YOUR TASK:
Where does the word "degrees" show up in the data? Please find each such line and copy it.

(Records excerpted from a collection)
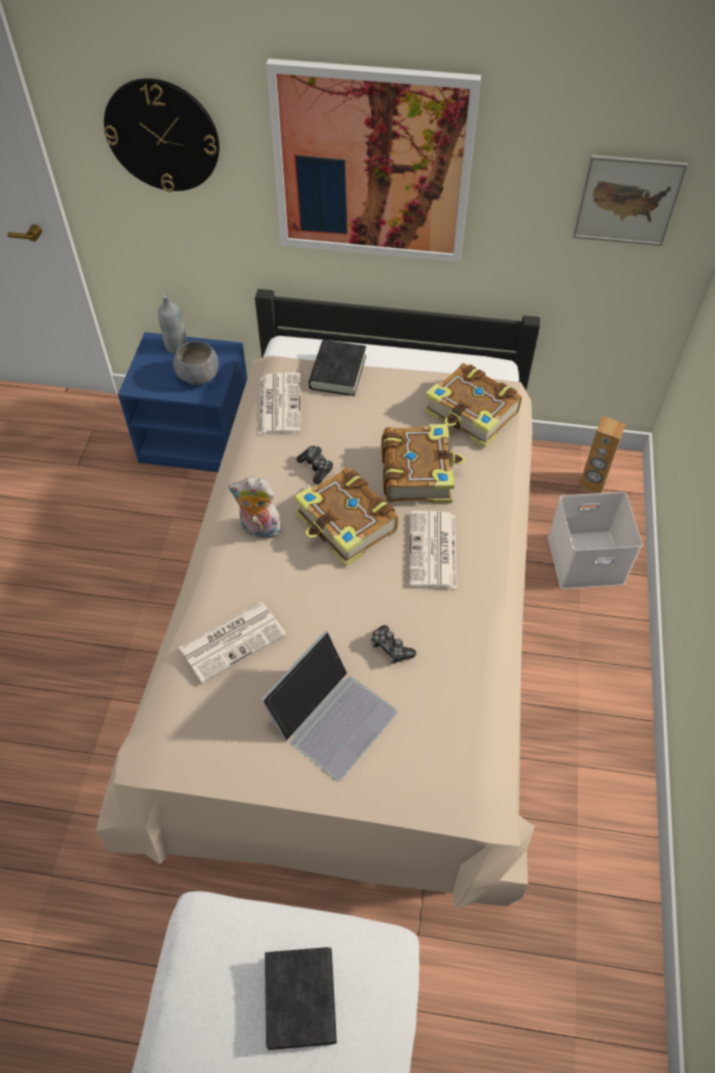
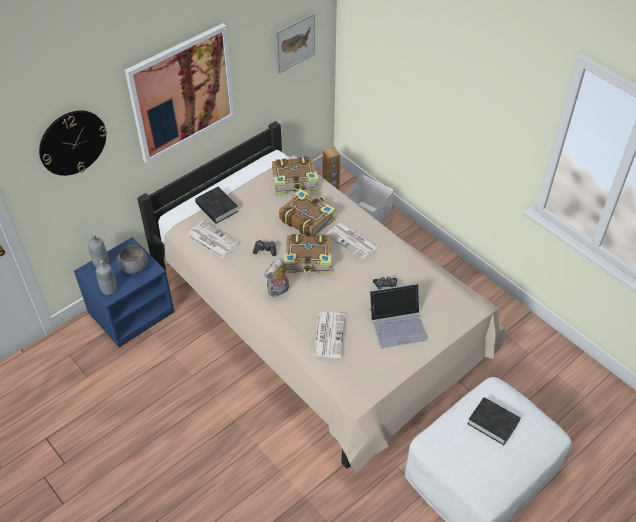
camera: 50 degrees left, 5 degrees down
(145, 379) = (109, 289): none -> grey bottle
(332, 716) = (398, 324): laptop -> laptop turned 90 degrees clockwise

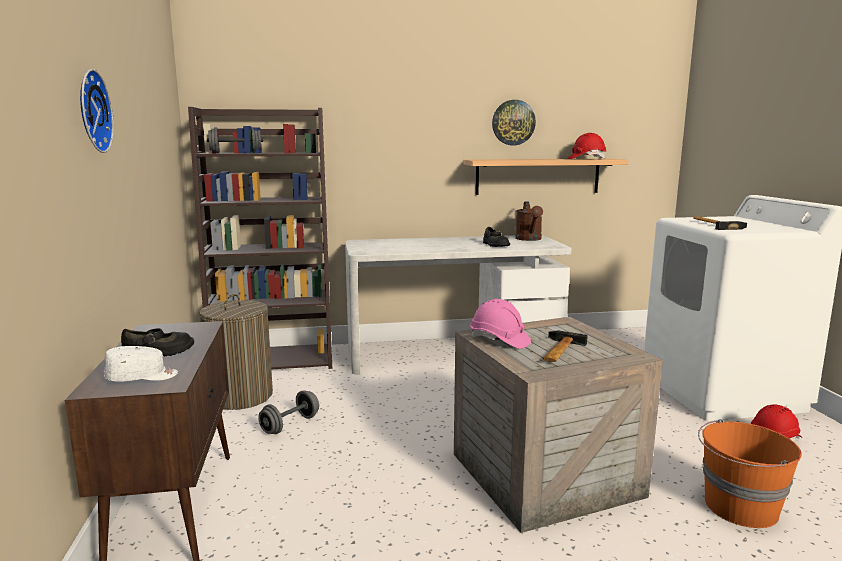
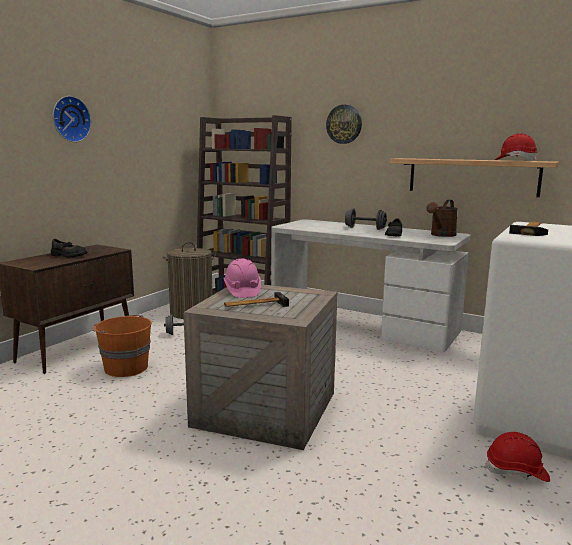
camera: 40 degrees right, 0 degrees up
(142, 377) = (36, 262): white cap -> none
(236, 153) = (228, 148): grey dumbbell -> grey dumbbell (365, 228)
(513, 122) = (449, 124): wall clock -> wall clock (344, 124)
(739, 507) = (358, 488): orange bucket -> orange bucket (125, 368)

WRITTEN RESPONSE:
camera: 50 degrees left, 5 degrees down
(332, 716) = (398, 324): laptop -> laptop turned 90 degrees clockwise
camera: 40 degrees right, 0 degrees up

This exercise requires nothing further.